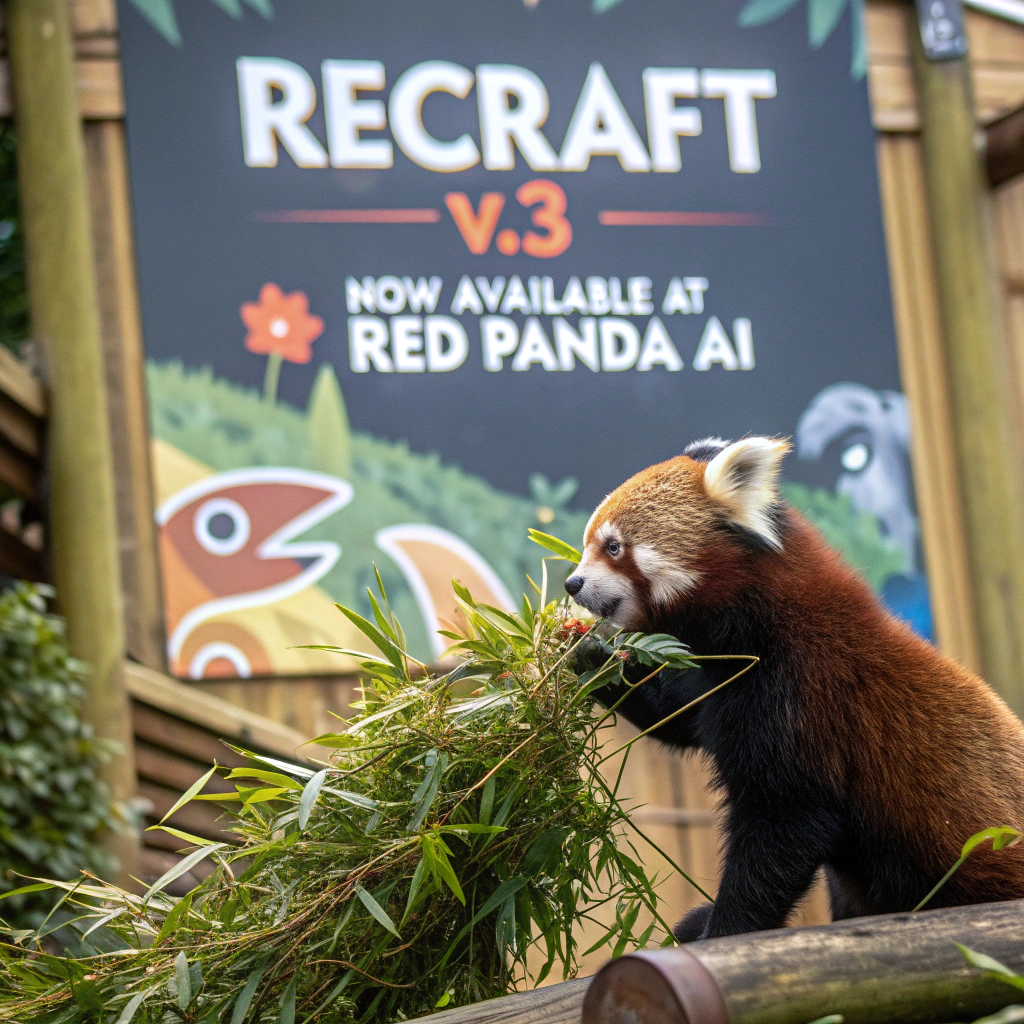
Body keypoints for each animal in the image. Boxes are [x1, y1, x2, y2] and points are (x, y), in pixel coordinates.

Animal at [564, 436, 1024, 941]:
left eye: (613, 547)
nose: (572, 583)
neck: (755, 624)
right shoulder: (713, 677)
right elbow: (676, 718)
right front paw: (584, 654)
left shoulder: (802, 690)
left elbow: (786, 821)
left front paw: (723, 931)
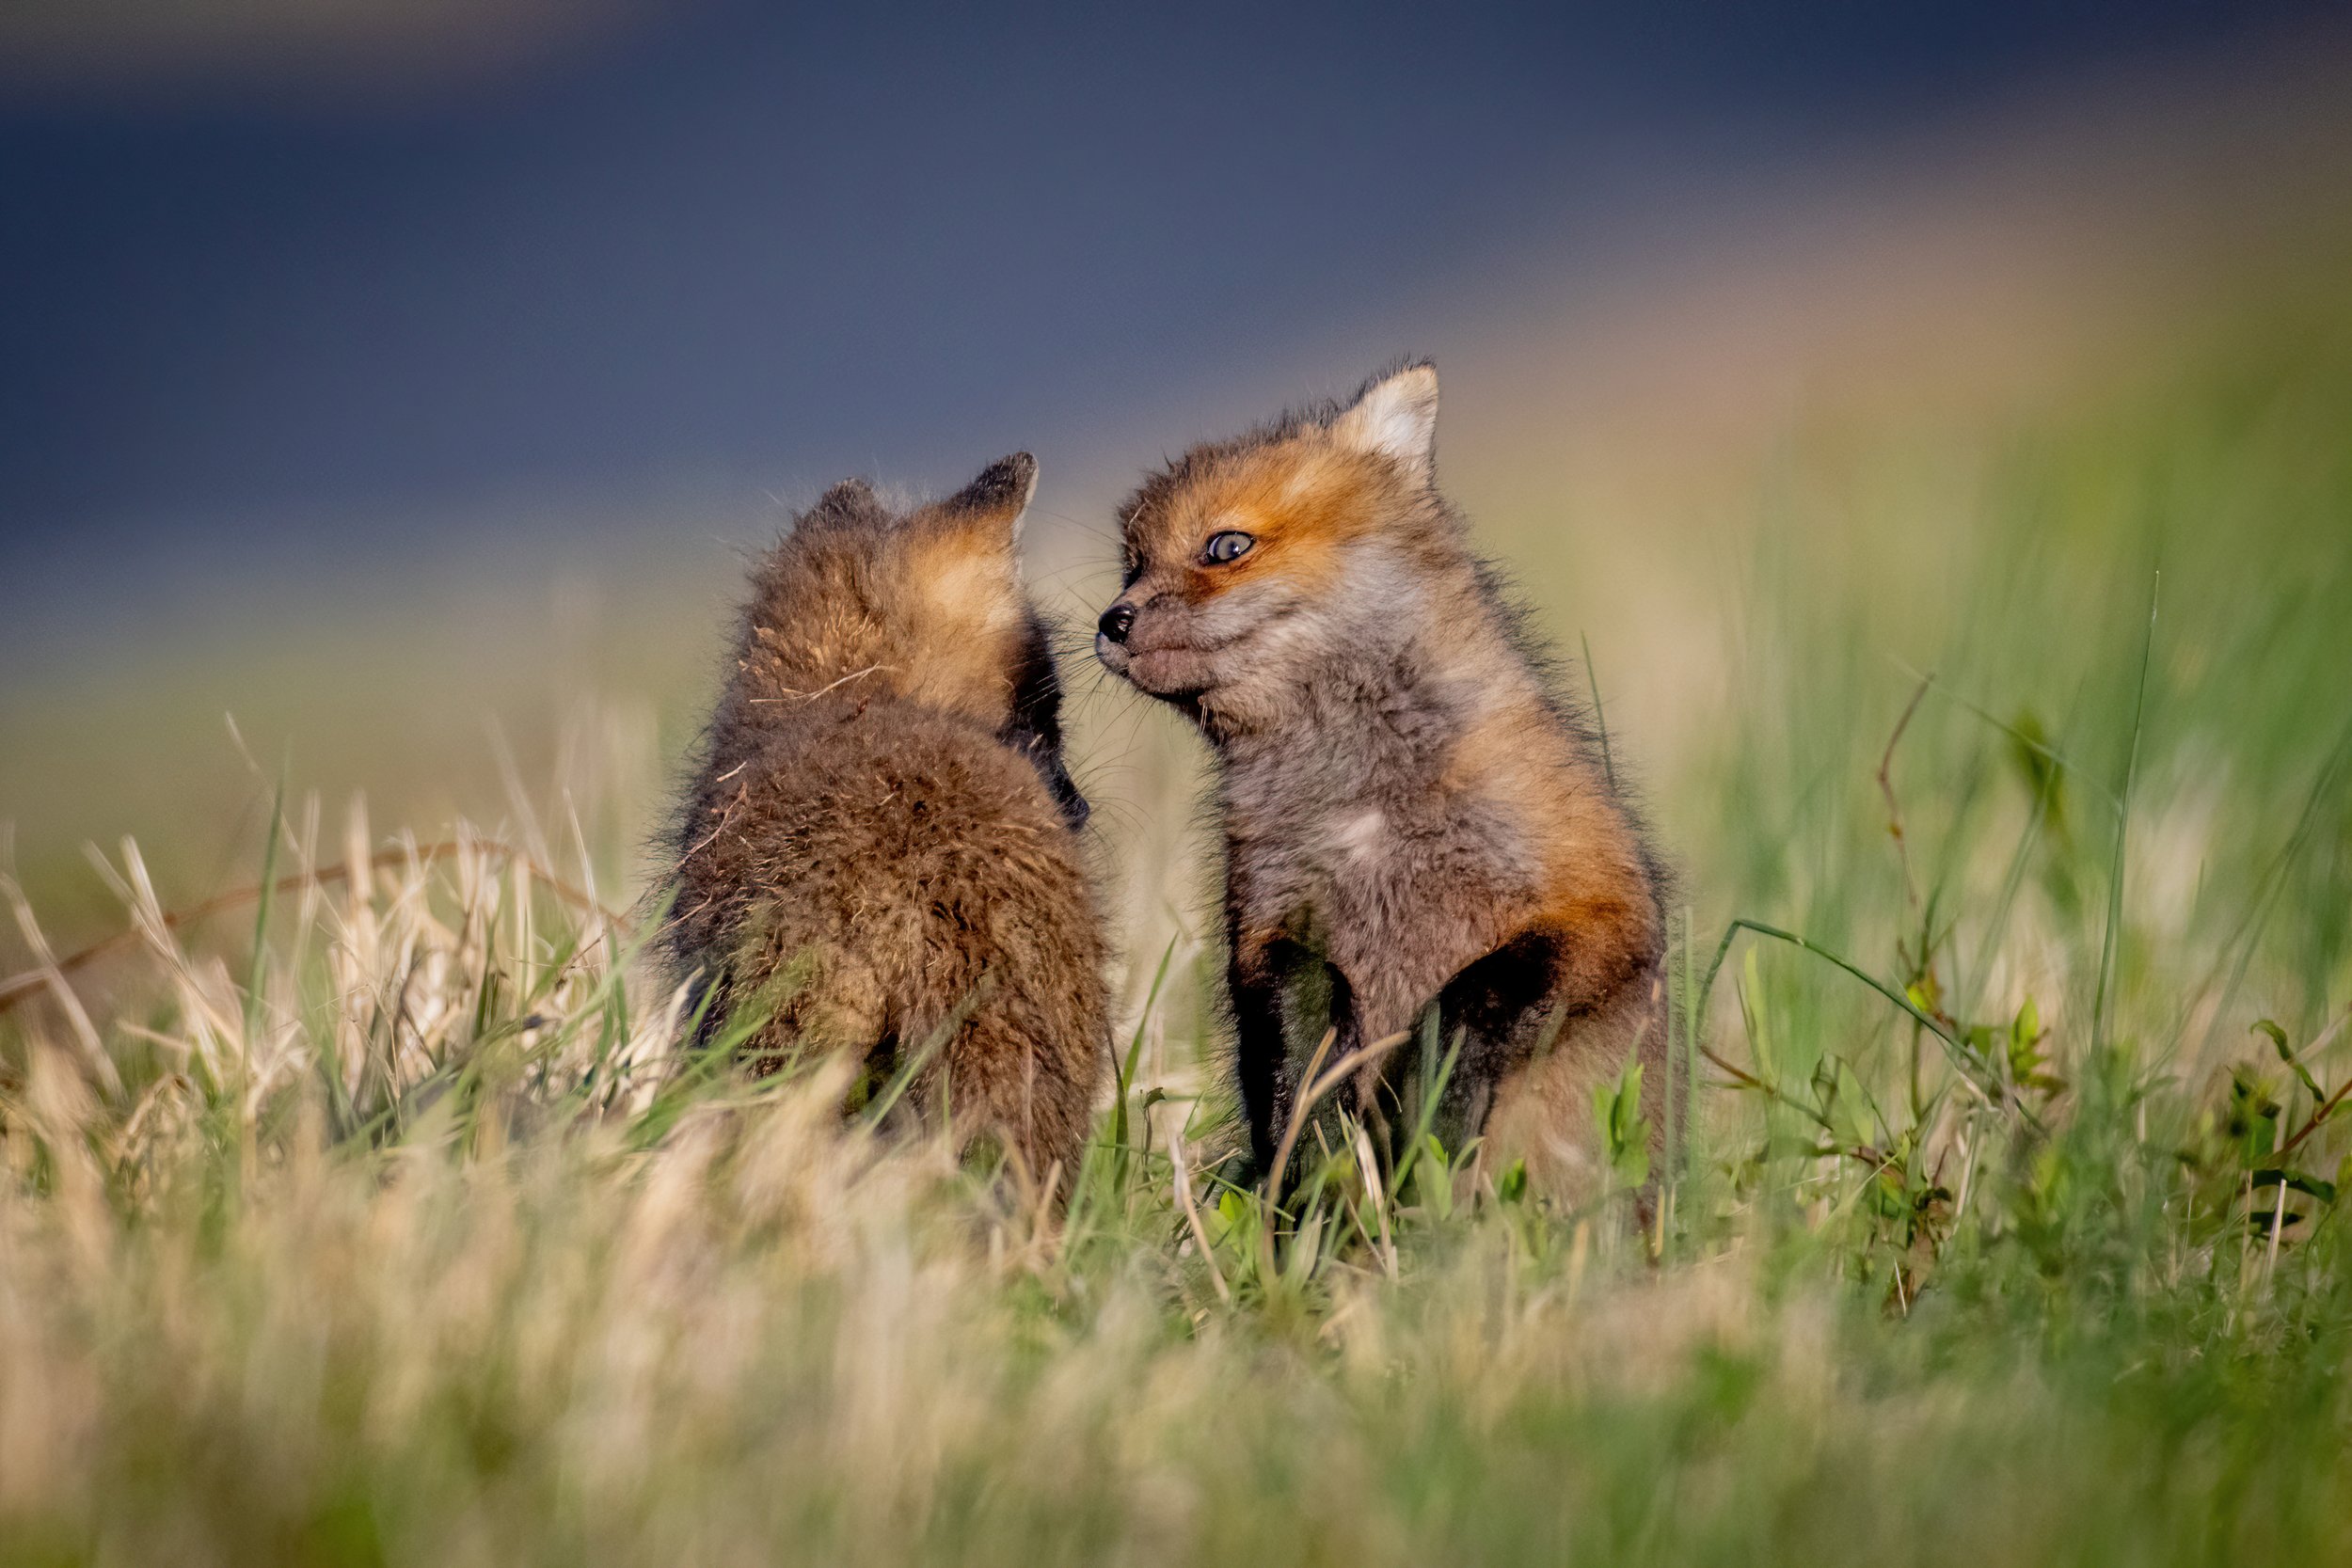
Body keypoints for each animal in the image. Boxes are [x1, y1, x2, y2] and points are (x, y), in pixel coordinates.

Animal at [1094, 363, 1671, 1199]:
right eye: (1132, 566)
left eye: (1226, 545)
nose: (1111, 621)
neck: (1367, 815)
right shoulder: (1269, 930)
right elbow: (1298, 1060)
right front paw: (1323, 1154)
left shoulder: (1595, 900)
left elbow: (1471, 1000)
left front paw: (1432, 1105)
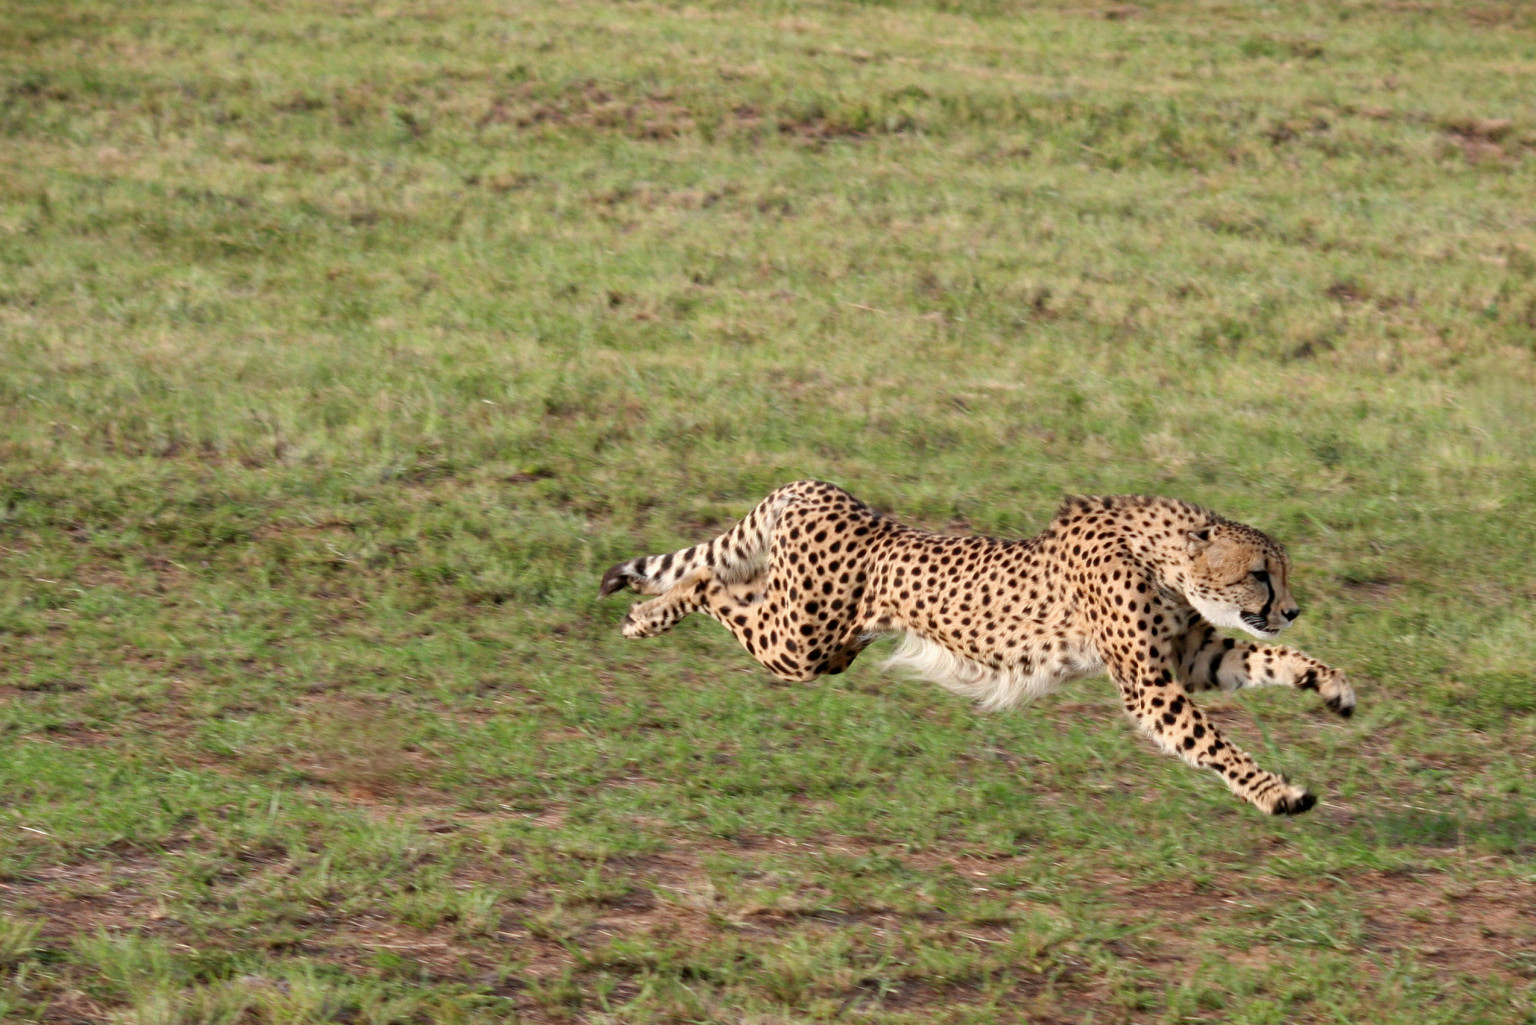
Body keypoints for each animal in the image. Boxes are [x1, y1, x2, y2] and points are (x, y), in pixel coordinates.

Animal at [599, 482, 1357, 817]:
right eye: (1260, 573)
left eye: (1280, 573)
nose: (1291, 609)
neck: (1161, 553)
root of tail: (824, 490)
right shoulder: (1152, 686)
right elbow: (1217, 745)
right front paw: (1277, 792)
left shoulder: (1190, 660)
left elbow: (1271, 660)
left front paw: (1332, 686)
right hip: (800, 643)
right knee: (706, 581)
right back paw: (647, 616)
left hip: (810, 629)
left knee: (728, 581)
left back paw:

- - -

Working from the entries above, find every line in which the word "front" occurs and copy it.

right front paw: (584, 654)
left front paw: (723, 931)
right front paw: (1323, 1154)
left front paw: (1432, 1105)
right front paw: (1277, 792)
left front paw: (1332, 686)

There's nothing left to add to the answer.